Kalo was tended with reverence, and the preparation and eating of it was an act complex in meaning. Mary Kawena Pukui remembered that her grandmother would not allow any serious conversation or dissension at dinner once a calabash of poi, the paste made from kalo, was placed on the table, as it would offend Hāloa, the progenitor of the Hawaiian race, and a poetic name for both kalo and sweet potato. Should anyone disobey, her grandmother would call out in a surprised voice, Kāhāhā! ke hōʻole mai neʻi ka ʻumeke poi! (“Oh! The poi bowl does not consent to this kind of talk!”)
A square mile of kalo was capable of feeding 15,000 people; forty square feet could support one man for a year. As there were no fireproof cooking utensils or vessels — no iron or clay with which to make them — food, usually eaten cold, was first cooked in lined pits in the ground, or boiled in calabashes into which hot stones had been dropped. Unlike rice, which causes an acid reaction in the body, kalo is full of vitamins A and B.

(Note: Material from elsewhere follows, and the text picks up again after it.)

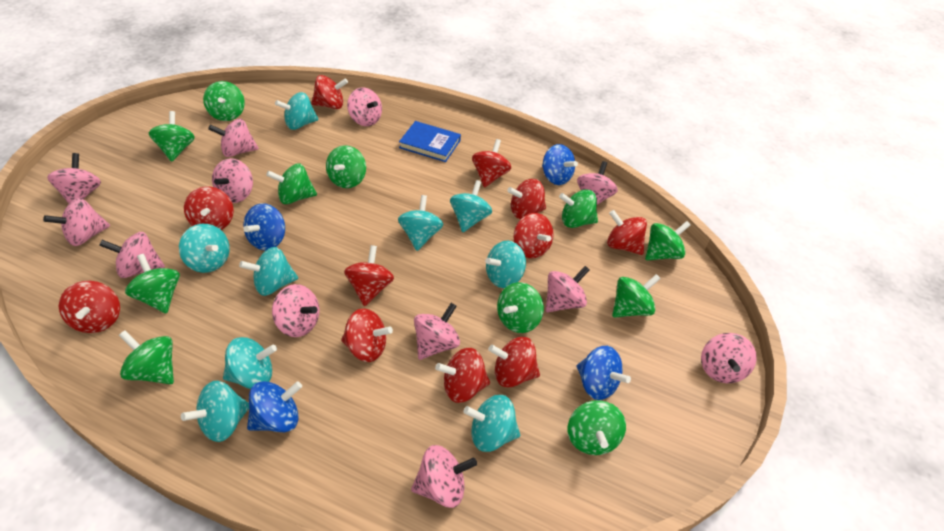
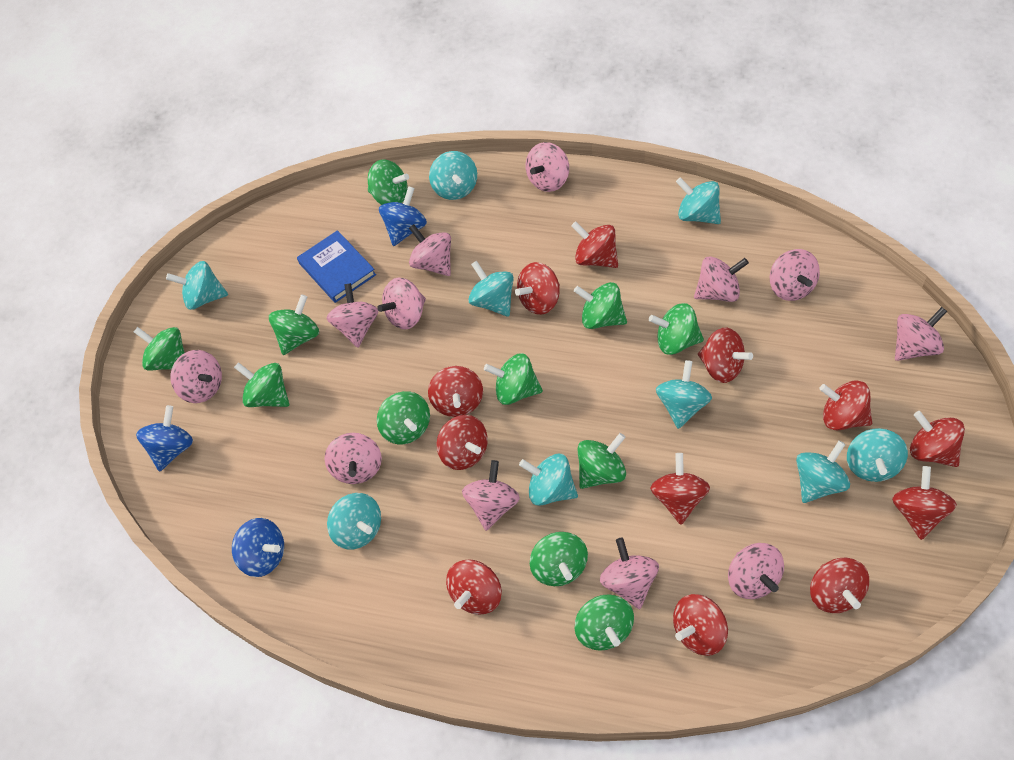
blue spinning top: [243,203,285,250] [247,381,302,432] [542,144,578,185] [577,346,631,400] = 4 -> [136,405,193,472] [232,518,284,577] [379,186,427,246] = 3
red spinning top: [59,281,120,333] [184,186,234,230] [311,75,348,109] [341,308,393,362] [344,245,394,306] [435,348,490,403] [472,139,511,187] [488,337,540,387] [507,179,546,219] [513,213,554,258] [607,210,647,255] = 11 -> [428,366,483,417] [437,415,488,470] [446,559,502,615] [515,262,560,315] [571,221,618,268] [650,453,710,525] [673,594,728,656] [698,328,753,383] [810,558,869,613] [819,380,872,431] [892,466,957,540] [910,411,965,467] = 12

It was early remarked by Europeans that Polynesian chiefs were unusually well-developed in contrast to the stock from which they most likely developed, and it has been suggested that the switch from an acidic starch (rice) to that of poi and fish was responsible for the robust health and beauty of the ali’i, or ruling class.
Poi, rich in mineral and organic salts, was largely responsible for the large jaw structure of Hawaiians, and their exceptionally fine teeth. The Hawaiians were later to astonish foreign sailors with the uniformity and strength of their teeth (no difficult task given the teeth of eighteenth-century English and Irishmen), and the size of their bodies, particularly those of the ali’i, which in both men and women was frequently more than six feet in height.
The missionary Charles Stewart found the ali’i, who were not simply local nobility but thought to be avatars of the gods, to be distinctly superior to commoners in their physical appearance:
They seem indeed in size and stature to be almost a distinct race. They are all large in their frame, and often excessively corpulent; while the common people are scarce of the ordinary heights of Europeans, and of a thin rather than full habit…although little more than twenty-five years old, [one chief] is so remarkably stout, as to be unequal to any exertion, and scarcely able to walk without difficulty. This immense bulk of person is supposed to arise from the care taken of them from their earliest infancy…Many of the common people…have a great beauty of person, though of a less noble scale.